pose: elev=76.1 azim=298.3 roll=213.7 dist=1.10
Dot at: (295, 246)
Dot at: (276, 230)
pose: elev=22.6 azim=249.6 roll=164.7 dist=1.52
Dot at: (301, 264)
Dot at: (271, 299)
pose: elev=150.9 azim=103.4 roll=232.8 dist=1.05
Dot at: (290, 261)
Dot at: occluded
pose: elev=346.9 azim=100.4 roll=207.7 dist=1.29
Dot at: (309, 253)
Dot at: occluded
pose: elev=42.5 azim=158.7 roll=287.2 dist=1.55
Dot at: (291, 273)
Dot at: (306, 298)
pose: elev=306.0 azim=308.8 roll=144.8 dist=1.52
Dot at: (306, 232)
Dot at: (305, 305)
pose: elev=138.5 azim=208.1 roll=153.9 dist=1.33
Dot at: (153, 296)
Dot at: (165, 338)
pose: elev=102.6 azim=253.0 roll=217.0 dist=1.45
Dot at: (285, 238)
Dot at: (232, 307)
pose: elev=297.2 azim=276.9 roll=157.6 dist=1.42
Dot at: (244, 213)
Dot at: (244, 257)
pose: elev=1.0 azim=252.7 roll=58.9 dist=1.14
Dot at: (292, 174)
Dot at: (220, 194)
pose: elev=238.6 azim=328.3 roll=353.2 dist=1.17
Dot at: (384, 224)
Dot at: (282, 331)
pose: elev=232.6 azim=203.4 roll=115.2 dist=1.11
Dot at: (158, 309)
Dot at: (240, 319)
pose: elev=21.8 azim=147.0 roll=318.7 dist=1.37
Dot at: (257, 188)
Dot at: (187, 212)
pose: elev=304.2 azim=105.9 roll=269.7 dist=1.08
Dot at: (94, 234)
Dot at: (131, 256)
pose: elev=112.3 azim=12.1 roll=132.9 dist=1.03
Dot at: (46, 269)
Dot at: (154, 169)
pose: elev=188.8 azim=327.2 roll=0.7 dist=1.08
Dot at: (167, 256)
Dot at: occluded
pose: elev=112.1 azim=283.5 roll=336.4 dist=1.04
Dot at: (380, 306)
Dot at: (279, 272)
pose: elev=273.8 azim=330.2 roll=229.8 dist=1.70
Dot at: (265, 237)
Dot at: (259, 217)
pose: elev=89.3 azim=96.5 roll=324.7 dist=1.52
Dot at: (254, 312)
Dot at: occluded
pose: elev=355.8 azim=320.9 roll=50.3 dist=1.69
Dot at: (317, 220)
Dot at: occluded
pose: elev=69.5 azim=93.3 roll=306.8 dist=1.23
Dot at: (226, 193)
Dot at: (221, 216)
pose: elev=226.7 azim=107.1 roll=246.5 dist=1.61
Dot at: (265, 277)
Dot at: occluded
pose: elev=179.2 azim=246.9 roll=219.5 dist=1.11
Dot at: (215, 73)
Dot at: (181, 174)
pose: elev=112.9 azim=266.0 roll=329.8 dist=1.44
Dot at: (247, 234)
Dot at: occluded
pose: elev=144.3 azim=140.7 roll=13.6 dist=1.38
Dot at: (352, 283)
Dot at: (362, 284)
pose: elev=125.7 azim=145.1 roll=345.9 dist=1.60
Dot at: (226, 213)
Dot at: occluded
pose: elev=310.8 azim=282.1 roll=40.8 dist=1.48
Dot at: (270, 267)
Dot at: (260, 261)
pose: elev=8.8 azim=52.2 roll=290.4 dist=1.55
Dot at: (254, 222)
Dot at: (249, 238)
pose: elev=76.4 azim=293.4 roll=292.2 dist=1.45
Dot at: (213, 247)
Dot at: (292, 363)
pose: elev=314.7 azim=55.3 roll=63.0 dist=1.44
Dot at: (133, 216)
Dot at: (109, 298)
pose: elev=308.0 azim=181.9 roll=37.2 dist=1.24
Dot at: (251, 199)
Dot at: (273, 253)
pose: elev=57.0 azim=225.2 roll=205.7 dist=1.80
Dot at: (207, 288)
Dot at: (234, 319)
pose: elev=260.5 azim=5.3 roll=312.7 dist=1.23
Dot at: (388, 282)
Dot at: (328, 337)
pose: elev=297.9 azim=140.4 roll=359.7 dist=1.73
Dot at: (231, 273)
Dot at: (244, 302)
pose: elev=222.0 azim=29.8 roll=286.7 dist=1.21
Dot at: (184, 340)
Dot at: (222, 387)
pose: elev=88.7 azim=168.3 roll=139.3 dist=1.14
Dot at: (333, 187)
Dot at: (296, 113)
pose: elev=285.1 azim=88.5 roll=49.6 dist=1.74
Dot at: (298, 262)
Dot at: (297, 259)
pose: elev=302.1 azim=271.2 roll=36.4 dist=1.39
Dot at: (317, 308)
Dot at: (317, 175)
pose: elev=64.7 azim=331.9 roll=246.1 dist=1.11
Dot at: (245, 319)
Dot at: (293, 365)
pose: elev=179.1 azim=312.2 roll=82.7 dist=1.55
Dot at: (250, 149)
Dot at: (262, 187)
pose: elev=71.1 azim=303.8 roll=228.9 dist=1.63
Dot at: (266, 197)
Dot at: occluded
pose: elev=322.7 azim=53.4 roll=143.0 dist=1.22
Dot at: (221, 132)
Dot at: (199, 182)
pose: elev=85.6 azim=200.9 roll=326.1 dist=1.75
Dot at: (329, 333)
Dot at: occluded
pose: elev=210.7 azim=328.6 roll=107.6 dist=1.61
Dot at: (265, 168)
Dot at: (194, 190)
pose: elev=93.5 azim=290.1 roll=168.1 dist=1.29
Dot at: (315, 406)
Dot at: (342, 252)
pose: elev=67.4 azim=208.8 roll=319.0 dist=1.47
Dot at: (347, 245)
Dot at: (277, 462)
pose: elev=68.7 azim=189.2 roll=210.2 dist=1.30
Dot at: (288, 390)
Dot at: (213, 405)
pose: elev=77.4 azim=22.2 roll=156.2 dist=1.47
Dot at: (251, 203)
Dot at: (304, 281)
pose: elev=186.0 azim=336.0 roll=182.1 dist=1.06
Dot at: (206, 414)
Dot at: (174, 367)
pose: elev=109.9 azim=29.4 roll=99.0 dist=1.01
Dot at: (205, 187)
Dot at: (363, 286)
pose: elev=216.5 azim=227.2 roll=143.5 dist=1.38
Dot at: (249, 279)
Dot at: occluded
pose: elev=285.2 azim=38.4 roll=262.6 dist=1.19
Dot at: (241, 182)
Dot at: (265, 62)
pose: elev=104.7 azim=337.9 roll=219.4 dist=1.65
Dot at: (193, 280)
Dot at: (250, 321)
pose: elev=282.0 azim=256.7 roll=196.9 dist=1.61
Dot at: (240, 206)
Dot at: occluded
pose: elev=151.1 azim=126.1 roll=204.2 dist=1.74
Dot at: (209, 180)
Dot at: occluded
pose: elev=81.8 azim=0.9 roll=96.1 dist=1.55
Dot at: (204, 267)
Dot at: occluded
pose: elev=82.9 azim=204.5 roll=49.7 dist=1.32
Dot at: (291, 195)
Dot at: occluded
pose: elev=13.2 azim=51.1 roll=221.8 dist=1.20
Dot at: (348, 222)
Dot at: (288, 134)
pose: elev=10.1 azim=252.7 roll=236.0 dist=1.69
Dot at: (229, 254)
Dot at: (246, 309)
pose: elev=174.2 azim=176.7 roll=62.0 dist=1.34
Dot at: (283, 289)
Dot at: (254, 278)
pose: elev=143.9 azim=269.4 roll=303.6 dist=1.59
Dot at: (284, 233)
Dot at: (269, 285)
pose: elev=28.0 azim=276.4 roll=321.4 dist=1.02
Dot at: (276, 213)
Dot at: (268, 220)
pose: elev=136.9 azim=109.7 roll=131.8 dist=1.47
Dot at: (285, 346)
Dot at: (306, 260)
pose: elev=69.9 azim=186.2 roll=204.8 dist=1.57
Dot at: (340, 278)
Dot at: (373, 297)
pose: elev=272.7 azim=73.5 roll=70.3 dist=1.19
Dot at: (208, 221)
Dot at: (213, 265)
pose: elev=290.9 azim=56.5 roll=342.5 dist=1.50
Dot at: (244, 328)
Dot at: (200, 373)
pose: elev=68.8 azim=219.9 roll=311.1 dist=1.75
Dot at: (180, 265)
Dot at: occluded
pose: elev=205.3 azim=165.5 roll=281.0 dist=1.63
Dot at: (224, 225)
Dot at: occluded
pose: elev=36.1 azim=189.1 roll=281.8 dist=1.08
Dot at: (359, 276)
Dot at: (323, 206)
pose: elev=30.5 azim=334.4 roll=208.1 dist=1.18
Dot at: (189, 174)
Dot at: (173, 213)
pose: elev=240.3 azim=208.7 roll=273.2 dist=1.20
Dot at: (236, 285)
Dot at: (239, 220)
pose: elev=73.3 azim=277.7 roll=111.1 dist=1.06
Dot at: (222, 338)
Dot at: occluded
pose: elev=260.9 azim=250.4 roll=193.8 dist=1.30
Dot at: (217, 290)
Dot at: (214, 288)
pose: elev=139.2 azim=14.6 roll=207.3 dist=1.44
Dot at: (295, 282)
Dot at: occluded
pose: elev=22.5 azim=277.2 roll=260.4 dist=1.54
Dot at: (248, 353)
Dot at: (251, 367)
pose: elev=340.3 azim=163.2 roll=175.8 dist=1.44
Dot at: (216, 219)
============
• THE TASK: Express the lines of the listing above as a JSON list of strings, one string per line and blank lines omitted, from the first line of the listing to the line with "Dot at: (220, 194)", inclusive.

• PROBLEM SOLUTION:
[
  "pose: elev=76.1 azim=298.3 roll=213.7 dist=1.10",
  "Dot at: (295, 246)",
  "Dot at: (276, 230)",
  "pose: elev=22.6 azim=249.6 roll=164.7 dist=1.52",
  "Dot at: (301, 264)",
  "Dot at: (271, 299)",
  "pose: elev=150.9 azim=103.4 roll=232.8 dist=1.05",
  "Dot at: (290, 261)",
  "Dot at: occluded",
  "pose: elev=346.9 azim=100.4 roll=207.7 dist=1.29",
  "Dot at: (309, 253)",
  "Dot at: occluded",
  "pose: elev=42.5 azim=158.7 roll=287.2 dist=1.55",
  "Dot at: (291, 273)",
  "Dot at: (306, 298)",
  "pose: elev=306.0 azim=308.8 roll=144.8 dist=1.52",
  "Dot at: (306, 232)",
  "Dot at: (305, 305)",
  "pose: elev=138.5 azim=208.1 roll=153.9 dist=1.33",
  "Dot at: (153, 296)",
  "Dot at: (165, 338)",
  "pose: elev=102.6 azim=253.0 roll=217.0 dist=1.45",
  "Dot at: (285, 238)",
  "Dot at: (232, 307)",
  "pose: elev=297.2 azim=276.9 roll=157.6 dist=1.42",
  "Dot at: (244, 213)",
  "Dot at: (244, 257)",
  "pose: elev=1.0 azim=252.7 roll=58.9 dist=1.14",
  "Dot at: (292, 174)",
  "Dot at: (220, 194)"
]